Enquanto Camilla permanecia confusa, a voz de Klaus ecoou nos fundos da lanchonete abandonada.
“Isso é porque ele está de olho em mim, afinal.”
“…De olho? O que você quer dizer?”
Klaus se virou, olhando para Camilla, que não conseguia acompanhar o que ele dizia. De onde estava, ele olhou primeiro para Camilla, que tinha uma carranca confusa no rosto, e depois para Alois, que coçava a bochecha desajeitadamente.
Alois fez uma careta quando Klaus olhou para ele. Era a expressão de alguém que foi pego em flagrante.
Klaus suspirou, com sua expressão habitual de descontração endurecendo ligeiramente.
“Aquele cara não estava interessado em olhar para a cidade desde o início, apenas para mim. Ele até dispensou a escolta só para tentar me deixar à vontade. Além disso, ele tem uma quantidade monstruosa de magia, então não deve haver problema.”
Klaus parecia cada vez mais irritado enquanto continuava a falar.
“Foi meu pai que colocou você nisso? Já que tenho certeza que ele adoraria que você visse o quanto sou uma vergonha como filho. Ele não conseguiu persuadir minha tia, então acho que ele está tentando colocar você do lado dele.”
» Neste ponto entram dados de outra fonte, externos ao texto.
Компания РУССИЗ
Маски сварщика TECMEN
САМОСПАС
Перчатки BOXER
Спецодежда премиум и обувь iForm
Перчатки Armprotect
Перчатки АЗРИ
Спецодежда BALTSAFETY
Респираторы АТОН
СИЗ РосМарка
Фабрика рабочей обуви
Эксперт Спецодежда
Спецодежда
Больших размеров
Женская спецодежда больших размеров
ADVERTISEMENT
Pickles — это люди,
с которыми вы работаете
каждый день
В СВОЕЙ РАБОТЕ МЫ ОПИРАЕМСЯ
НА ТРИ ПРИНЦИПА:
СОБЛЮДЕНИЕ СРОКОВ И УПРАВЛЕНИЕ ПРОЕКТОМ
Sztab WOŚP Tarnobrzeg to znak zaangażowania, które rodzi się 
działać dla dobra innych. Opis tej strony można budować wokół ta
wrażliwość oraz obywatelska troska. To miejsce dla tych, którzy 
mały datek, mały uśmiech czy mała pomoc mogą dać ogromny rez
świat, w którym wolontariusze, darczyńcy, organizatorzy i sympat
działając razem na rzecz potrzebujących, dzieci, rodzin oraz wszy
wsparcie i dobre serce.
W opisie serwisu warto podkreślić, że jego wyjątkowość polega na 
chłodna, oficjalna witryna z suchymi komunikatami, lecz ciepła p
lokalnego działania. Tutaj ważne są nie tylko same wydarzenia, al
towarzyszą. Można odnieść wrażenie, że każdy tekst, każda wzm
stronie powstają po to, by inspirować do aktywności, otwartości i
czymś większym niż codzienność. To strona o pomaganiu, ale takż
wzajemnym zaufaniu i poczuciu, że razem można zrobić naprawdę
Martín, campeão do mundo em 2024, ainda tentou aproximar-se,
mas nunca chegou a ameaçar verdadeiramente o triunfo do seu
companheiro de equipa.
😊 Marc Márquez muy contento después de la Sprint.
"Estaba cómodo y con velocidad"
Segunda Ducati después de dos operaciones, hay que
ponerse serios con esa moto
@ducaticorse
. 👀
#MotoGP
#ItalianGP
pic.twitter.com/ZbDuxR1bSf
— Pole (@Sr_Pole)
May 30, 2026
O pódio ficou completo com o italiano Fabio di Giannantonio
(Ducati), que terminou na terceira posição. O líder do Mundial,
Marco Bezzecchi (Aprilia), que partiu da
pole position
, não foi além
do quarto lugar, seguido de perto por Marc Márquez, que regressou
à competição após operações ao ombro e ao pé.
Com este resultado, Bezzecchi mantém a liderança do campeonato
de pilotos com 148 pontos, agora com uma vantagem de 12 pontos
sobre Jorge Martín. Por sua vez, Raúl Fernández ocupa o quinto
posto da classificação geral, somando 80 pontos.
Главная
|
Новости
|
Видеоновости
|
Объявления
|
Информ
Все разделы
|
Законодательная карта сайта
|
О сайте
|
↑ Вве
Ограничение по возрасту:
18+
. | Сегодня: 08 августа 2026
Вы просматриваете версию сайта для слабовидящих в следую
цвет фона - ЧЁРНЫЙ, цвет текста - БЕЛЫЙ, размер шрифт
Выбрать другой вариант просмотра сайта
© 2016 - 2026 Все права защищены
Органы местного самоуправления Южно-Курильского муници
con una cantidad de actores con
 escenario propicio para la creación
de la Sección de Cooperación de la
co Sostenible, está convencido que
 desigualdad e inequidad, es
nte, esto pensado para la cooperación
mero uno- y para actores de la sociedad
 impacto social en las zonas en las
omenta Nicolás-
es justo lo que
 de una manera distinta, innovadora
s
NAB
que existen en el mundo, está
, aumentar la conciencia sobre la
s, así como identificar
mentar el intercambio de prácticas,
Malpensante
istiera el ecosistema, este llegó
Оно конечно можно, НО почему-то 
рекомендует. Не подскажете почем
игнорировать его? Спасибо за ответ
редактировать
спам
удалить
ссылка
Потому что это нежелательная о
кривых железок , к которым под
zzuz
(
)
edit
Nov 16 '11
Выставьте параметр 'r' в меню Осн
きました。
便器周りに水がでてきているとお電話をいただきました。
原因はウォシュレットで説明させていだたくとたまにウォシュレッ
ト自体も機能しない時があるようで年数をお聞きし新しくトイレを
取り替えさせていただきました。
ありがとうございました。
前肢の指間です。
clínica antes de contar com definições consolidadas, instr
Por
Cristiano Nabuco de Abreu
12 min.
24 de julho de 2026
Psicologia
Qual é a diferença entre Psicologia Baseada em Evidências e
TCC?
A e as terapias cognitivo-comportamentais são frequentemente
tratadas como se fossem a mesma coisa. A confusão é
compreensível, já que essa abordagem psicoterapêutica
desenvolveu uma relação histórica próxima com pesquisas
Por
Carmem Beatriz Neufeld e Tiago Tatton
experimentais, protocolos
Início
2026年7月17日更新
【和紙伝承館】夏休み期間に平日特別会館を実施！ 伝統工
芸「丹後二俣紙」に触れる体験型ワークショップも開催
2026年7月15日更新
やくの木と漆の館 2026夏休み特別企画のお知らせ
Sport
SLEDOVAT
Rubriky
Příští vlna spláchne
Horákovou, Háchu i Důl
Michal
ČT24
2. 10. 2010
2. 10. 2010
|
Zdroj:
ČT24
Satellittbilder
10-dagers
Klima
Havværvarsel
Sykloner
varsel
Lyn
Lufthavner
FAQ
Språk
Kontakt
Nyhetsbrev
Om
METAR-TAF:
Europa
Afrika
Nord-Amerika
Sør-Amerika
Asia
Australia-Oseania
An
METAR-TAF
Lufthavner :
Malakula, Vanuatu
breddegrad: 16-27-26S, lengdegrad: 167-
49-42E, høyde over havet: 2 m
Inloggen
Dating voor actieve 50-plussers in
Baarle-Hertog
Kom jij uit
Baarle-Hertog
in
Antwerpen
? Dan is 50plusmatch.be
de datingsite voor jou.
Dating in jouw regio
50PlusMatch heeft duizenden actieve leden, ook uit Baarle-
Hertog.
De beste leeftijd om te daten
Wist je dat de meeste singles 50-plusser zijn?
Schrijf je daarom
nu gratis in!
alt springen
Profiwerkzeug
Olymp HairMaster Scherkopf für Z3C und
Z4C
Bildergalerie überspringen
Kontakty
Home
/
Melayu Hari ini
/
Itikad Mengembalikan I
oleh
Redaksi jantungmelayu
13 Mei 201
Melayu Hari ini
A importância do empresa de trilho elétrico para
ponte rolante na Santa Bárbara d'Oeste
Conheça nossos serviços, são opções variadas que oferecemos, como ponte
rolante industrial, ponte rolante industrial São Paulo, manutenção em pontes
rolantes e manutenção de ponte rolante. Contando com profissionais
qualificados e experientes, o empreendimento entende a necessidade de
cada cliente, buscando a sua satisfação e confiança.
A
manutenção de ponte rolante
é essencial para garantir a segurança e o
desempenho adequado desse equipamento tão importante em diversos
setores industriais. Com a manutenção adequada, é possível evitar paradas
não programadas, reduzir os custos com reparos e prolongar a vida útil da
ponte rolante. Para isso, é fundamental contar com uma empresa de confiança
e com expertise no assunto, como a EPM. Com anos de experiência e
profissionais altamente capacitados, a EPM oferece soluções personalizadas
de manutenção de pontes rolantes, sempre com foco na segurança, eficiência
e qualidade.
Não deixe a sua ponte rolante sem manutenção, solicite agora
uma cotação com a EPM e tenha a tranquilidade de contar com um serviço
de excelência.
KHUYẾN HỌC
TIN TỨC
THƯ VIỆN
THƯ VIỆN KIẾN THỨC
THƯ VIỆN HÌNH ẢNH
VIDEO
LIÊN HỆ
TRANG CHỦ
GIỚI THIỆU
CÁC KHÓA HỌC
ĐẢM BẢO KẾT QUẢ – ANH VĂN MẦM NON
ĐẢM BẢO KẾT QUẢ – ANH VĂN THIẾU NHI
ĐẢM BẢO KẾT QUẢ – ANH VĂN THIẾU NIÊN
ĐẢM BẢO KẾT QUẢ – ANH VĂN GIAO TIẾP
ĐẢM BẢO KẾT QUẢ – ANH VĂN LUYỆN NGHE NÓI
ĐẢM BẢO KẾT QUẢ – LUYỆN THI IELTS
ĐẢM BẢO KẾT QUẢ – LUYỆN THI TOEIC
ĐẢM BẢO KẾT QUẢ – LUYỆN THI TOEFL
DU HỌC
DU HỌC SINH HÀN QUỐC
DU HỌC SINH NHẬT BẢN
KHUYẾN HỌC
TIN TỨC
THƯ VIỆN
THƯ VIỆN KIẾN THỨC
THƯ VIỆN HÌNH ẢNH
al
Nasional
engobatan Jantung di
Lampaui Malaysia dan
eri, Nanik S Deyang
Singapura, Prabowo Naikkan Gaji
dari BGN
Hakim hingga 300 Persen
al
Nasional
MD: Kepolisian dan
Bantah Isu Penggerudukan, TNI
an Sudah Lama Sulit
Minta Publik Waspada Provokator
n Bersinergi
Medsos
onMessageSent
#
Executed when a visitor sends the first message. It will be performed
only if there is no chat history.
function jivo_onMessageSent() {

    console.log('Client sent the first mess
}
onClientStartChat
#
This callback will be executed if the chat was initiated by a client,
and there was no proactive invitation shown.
Camilla afastou-se lentamente de Klaus para olhar para Alois. Ao notar o olhar de Camilla, seu rosto parecia apologético.
“Sinto muito, Camilla, eu realmente queria passear com você. Se as coisas ficarem complicadas a partir de agora, talvez eu não tenha a oportunidade.”
“Nossa, esse cara é incrível em agir com princípios em um piscar de olhos. Ele me enganou e você também foi enganado. Esse é o tipo de cara que ele é! E é por isso que eu o odeio!”
Enquanto Klaus cuspia essas palavras para ele, Alois franziu ligeiramente a testa. Sua expressão era complicada, sinalizando solidão e tristeza, mas também com uma estranha sensação de afeto… O que era isso? Compaixão?
“… Você realmente é um bom homem, afinal.”
“Ouvir isso de um cara como você não me deixa nem um pouco feliz, sabia?”
Com um estalo de língua desdenhoso, Klaus entrou sozinho nas profundezas do restaurante.
Alois deu um passo à frente como se fosse segui-lo, depois voltou-se para Camilla.
Quando Alois olhou para Camilla, nenhum dos dois disse uma palavra.
Outro silêncio constrangedor.
Ela não queria ficar sozinha com ele e também queria evitar falar com ele.
Mas só de pensar assim, Camilla sentiu uma estranha sensação de tristeza.
Mais uma vez, Camilla simplesmente não conseguia entender aqueles sentimentos egoístas dela.